My partner grudgingly lets me try his 36-hour cooked pork belly, which might be the best I have tried - a juicy slice of meaty heaven, encased in crunchy, gooey crackling and served with sweet potato mash, parsnip puree, roast apple and kale.



Meanwhile, the children are briefly silenced by their tomato pasta and fish and chips - I sneak a sample, while my son is distracted by his reflection in a spoon, and it is a lovely, lightly beer-battered haddock.


We eye up some of the beautifully presented desserts our fellow diners are diving into: Walnut and dark chocolate cremeux; chocolate fondant, cherry puree and black cherry ice cream or hot apple and berry pie, caramel sauce with apple ice cream.



But devastatingly, the only ones with space for desserts are the children, who devour their locally milked and produced, Ridgeway Ice Creams.


There are three dining areas in the castle; the relaxed, wood-panelled Library, the main Dining Room around the roaring fire and The Glassroom; our favourite spot, which we return to the following morning for breakfast. 



We are rewarded by morning views from that vast wall of glass - golden sun creeping up over pea-green hills, with sleepy sheep in the distance and extraordinary, painterly views, which stretch all the way to Birmingham’s skyline. 


The waitress is funny, jolly and brilliant with children - when our son insists on a questionable order of pancakes with sausages, she serves him just that, and it turns out it’s a winning combo for a three-year-old. 
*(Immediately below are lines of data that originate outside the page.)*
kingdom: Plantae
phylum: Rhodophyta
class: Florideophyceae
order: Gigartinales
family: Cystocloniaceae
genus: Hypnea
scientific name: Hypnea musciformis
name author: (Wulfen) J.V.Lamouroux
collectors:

My partner and I opt for the Full English, which is perfection - properly crisped, excellent quality rashers, chunky, crumbly black pudding, rich, orange yolks, tomato, mushrooms, toast and a kind-hearted consideration for the need to prevent bean juice from bothering other items, by serving it in tiny saucepans.


Meanwhile, our daughter’s highlight of the year is her pancakes, dusted in icing sugar and served with blueberries and pots of Nutella and berry compote. I can’t report on what this is like, because I am not allowed within a fork’s distance of it.



As we leave, we notice a sign on the wall, informing guests that the castle even has its own, friendly ghost. Luckily, nobody can fear a haunting from a spirit called Edna - I imagine her, clutching her blue-rinsed head beneath her arm, peering over purple, diamante specs, and shouting: “Boo, possums!”


And who can really blame her for wanting to loiter in this deliciously inviting castle for eternity?